## What you will do
No pictures, please. Copy exactly the lines from the one with "left shoulder: (142, 178, 2)" through the final line below.

## Records shown
============
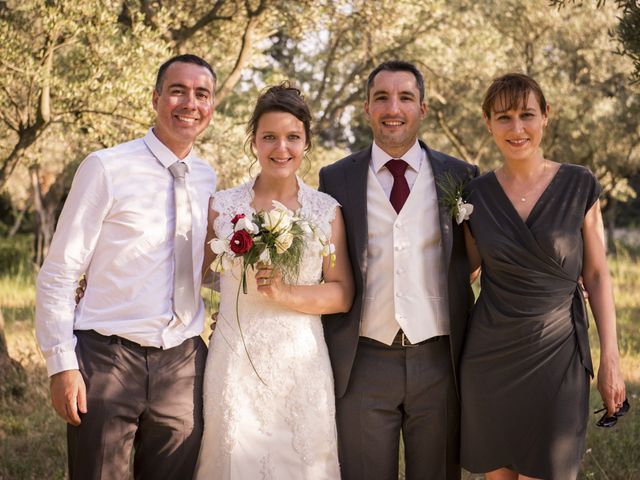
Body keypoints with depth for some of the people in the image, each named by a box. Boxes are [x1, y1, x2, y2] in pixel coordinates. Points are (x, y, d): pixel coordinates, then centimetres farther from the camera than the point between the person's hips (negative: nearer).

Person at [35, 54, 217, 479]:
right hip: (108, 360, -4)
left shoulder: (208, 180, 9)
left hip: (183, 363, 5)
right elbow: (57, 275, -6)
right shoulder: (107, 168, -7)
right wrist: (62, 364, -12)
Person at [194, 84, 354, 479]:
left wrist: (287, 294, -14)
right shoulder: (222, 207, 3)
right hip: (236, 360, 0)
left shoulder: (327, 211, 4)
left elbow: (343, 294, 1)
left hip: (302, 362, 0)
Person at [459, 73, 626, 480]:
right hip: (490, 356, 2)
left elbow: (596, 276, 1)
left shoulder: (580, 187, -3)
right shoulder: (476, 194, 2)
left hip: (557, 355, -2)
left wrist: (611, 359, -3)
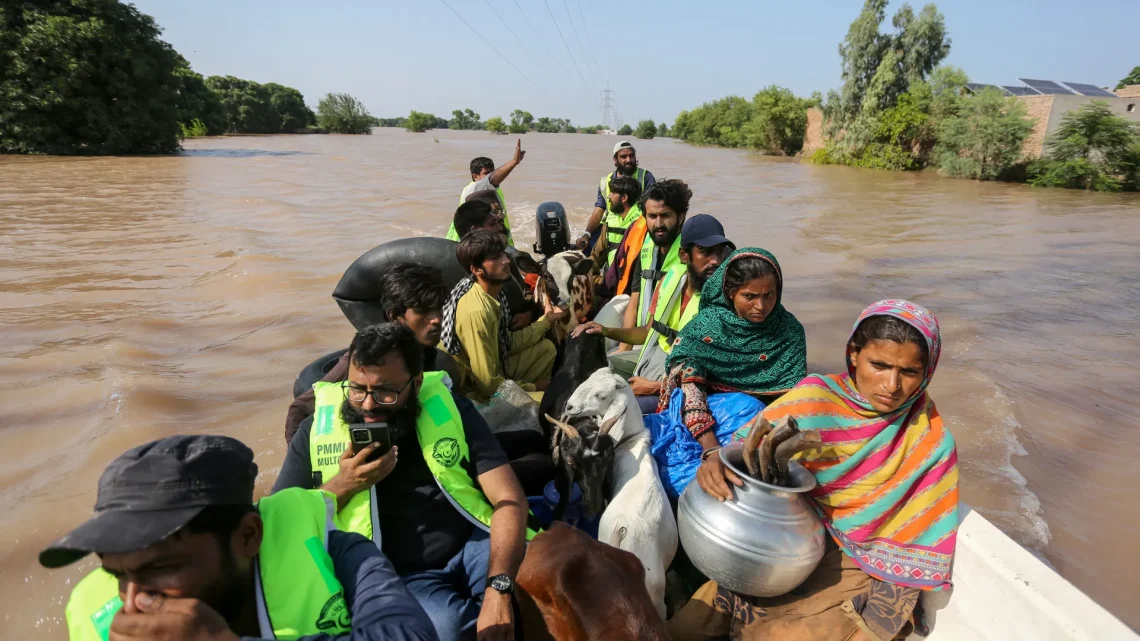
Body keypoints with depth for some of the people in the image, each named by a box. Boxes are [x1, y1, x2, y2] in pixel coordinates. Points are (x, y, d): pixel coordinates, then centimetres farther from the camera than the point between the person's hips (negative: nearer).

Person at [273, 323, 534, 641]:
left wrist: (499, 588, -24)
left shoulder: (450, 409, -3)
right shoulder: (318, 429, -1)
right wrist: (342, 486, -14)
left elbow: (510, 500, -8)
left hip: (473, 545, 1)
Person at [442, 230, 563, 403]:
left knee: (547, 347, 15)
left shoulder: (493, 292, -4)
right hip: (482, 392, -9)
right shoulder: (476, 312, -31)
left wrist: (546, 319, 7)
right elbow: (488, 383, -28)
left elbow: (507, 343, 7)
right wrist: (532, 387, -14)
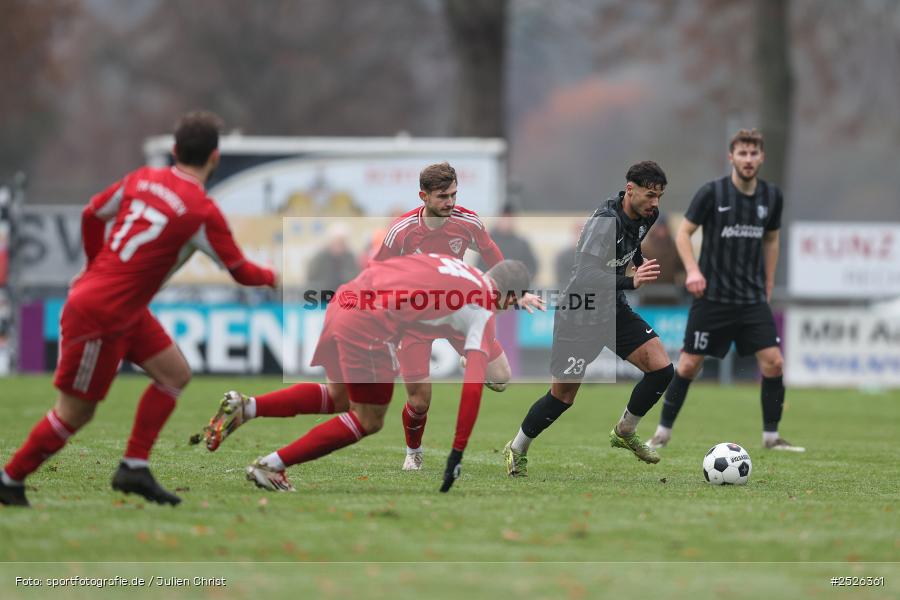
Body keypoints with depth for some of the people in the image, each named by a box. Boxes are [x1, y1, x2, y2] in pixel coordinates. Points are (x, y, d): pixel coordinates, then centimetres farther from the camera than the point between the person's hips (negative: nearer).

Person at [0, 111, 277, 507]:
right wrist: (269, 277, 18)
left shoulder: (142, 178, 2)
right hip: (99, 317, -9)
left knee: (175, 374, 10)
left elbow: (92, 214, 16)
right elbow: (241, 272, -5)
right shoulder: (203, 213, -17)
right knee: (76, 413, 2)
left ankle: (133, 469, 10)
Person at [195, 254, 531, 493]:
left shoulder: (448, 264, 24)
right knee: (368, 421, 9)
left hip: (343, 300, 7)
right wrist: (458, 452, 3)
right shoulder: (485, 313, 5)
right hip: (371, 322, -7)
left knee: (339, 397, 26)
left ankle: (246, 408, 11)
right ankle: (271, 466, 3)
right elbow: (473, 388, 0)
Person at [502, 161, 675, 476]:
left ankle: (624, 433, 16)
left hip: (614, 309, 7)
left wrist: (640, 261, 13)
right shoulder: (604, 222, -29)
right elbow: (586, 276, -38)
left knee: (661, 370, -6)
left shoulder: (643, 217, -2)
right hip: (578, 315, -7)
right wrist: (631, 281, -47)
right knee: (562, 397, 0)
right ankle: (517, 450, 24)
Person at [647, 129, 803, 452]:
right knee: (689, 365, 0)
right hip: (712, 296, -3)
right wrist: (693, 270, -17)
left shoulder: (771, 196, 3)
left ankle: (771, 436, 4)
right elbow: (683, 232, -3)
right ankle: (663, 431, 15)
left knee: (773, 362, -8)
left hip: (753, 298, 3)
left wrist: (768, 285, 15)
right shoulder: (712, 193, -9)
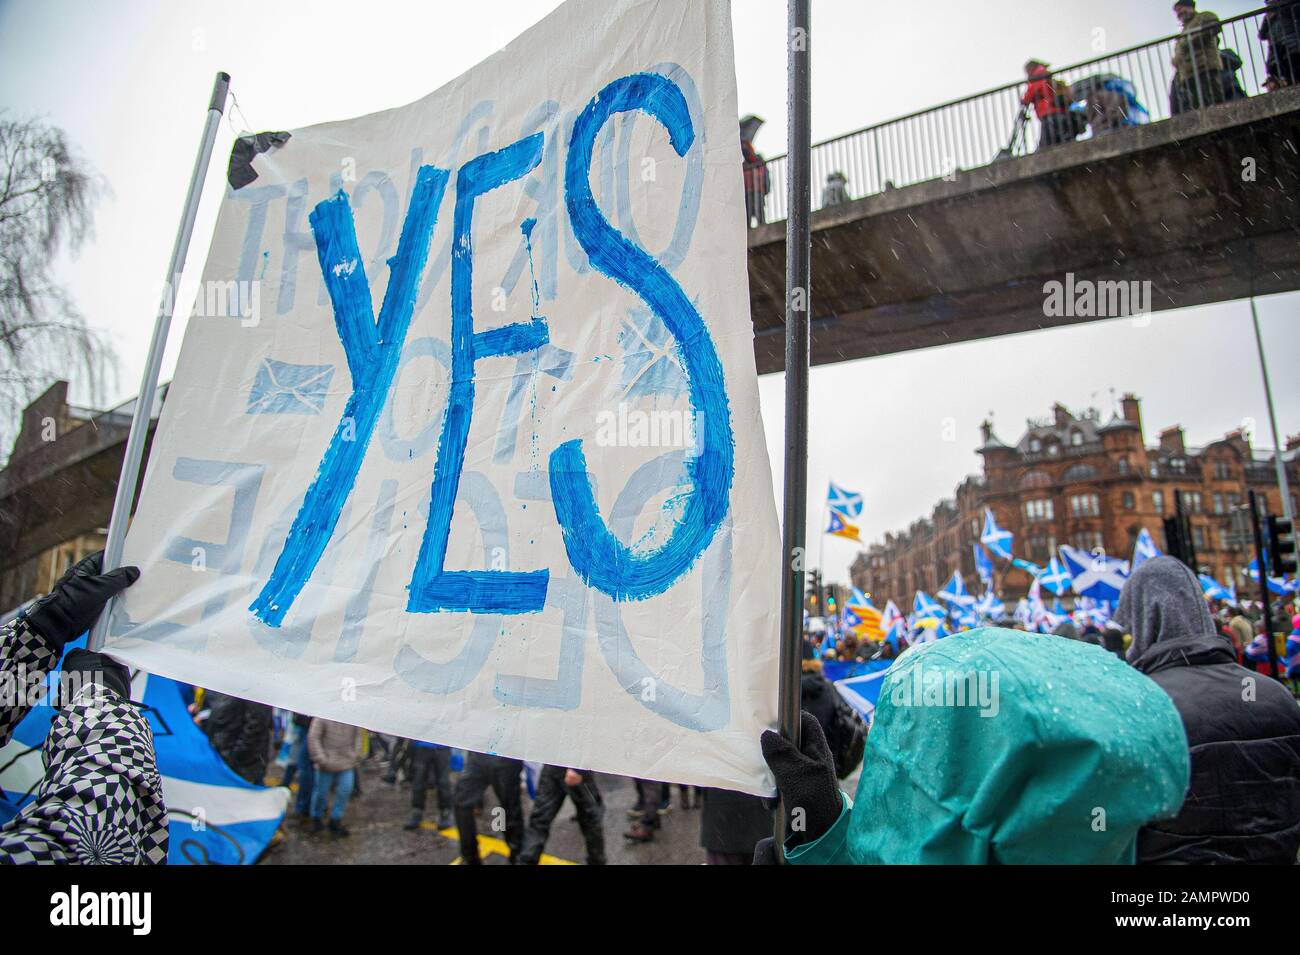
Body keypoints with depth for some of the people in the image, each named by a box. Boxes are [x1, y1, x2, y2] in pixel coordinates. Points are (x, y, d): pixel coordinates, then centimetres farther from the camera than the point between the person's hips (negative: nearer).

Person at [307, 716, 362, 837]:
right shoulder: (322, 717, -15)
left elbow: (358, 735, 9)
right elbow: (313, 738, -12)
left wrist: (356, 754, 5)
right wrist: (320, 758, -15)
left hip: (347, 763, 3)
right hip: (327, 763, -3)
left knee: (345, 791, 2)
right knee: (321, 791, 9)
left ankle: (335, 820, 21)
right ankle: (317, 818, 35)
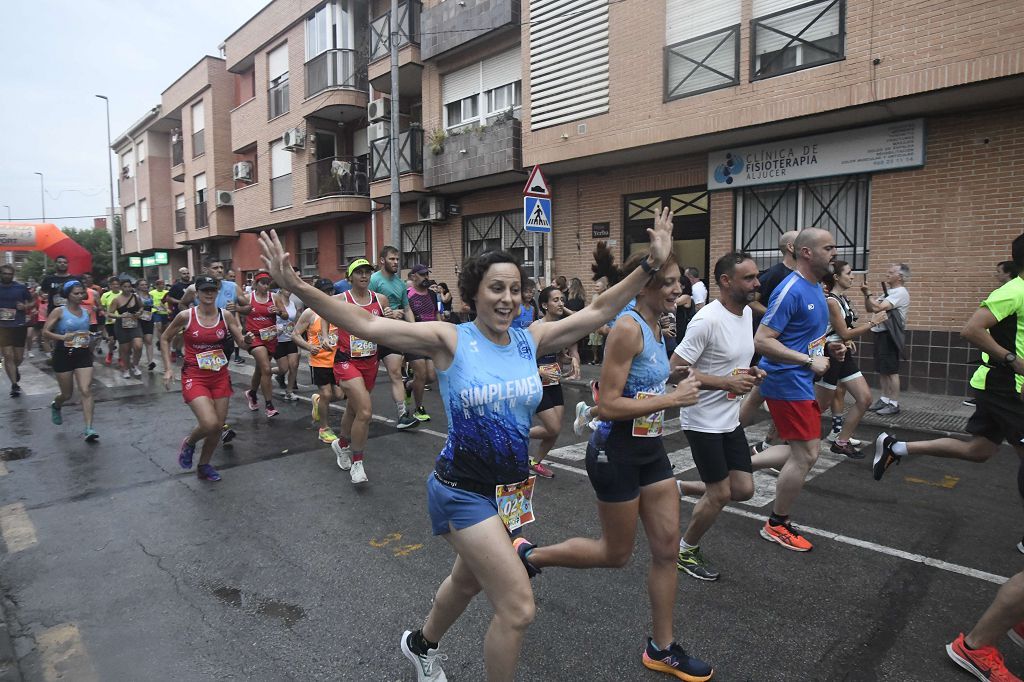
============
## Task solution
left shoulder: (142, 178, 2)
right hip: (99, 317, -9)
left knee: (175, 374, 10)
left elbow: (92, 214, 16)
right elbow: (241, 272, -5)
right shoulder: (203, 213, -17)
right knee: (76, 413, 2)
left ankle: (133, 469, 10)
Person at [195, 254, 531, 493]:
left shoulder: (448, 264, 24)
right knee: (368, 421, 9)
left hip: (343, 300, 7)
right wrist: (458, 452, 3)
right shoulder: (485, 313, 5)
right hip: (371, 322, -7)
left knee: (339, 397, 26)
left ankle: (246, 408, 11)
right ankle: (271, 466, 3)
right elbow: (473, 388, 0)
Person at [502, 161, 675, 476]:
left ankle: (624, 433, 16)
left hip: (614, 309, 7)
left wrist: (640, 261, 13)
right shoulder: (604, 222, -29)
right elbow: (586, 276, -38)
left knee: (661, 370, -6)
left shoulder: (643, 217, -2)
right hip: (578, 315, -7)
right wrist: (631, 281, -47)
right knee: (562, 397, 0)
right ankle: (517, 450, 24)
Person at [647, 129, 803, 452]:
right knee: (689, 365, 0)
right hip: (712, 296, -3)
right wrist: (693, 270, -17)
left shoulder: (771, 196, 3)
left ankle: (771, 436, 4)
right elbow: (683, 232, -3)
right ankle: (663, 431, 15)
left knee: (773, 362, -8)
left hip: (753, 298, 3)
left wrist: (768, 285, 15)
right shoulder: (712, 193, -9)
Body keypoints with depth for some of the people in the image, each named by a box. Boxes are [x1, y1, x2, y2] in pixel coordinates. Points are (x, y, d): pixel coordinates, then centimetres farther from the camera than the point between the person's hips (negative: nearer).

Person at [307, 716, 362, 837]:
right shoulder: (322, 717, -15)
left elbow: (358, 735, 9)
right elbow: (313, 738, -12)
left wrist: (356, 754, 5)
right wrist: (320, 758, -15)
left hip: (347, 763, 3)
right hip: (327, 763, -3)
left knee: (345, 791, 2)
right knee: (321, 791, 9)
left ankle: (335, 820, 21)
right ankle: (317, 818, 35)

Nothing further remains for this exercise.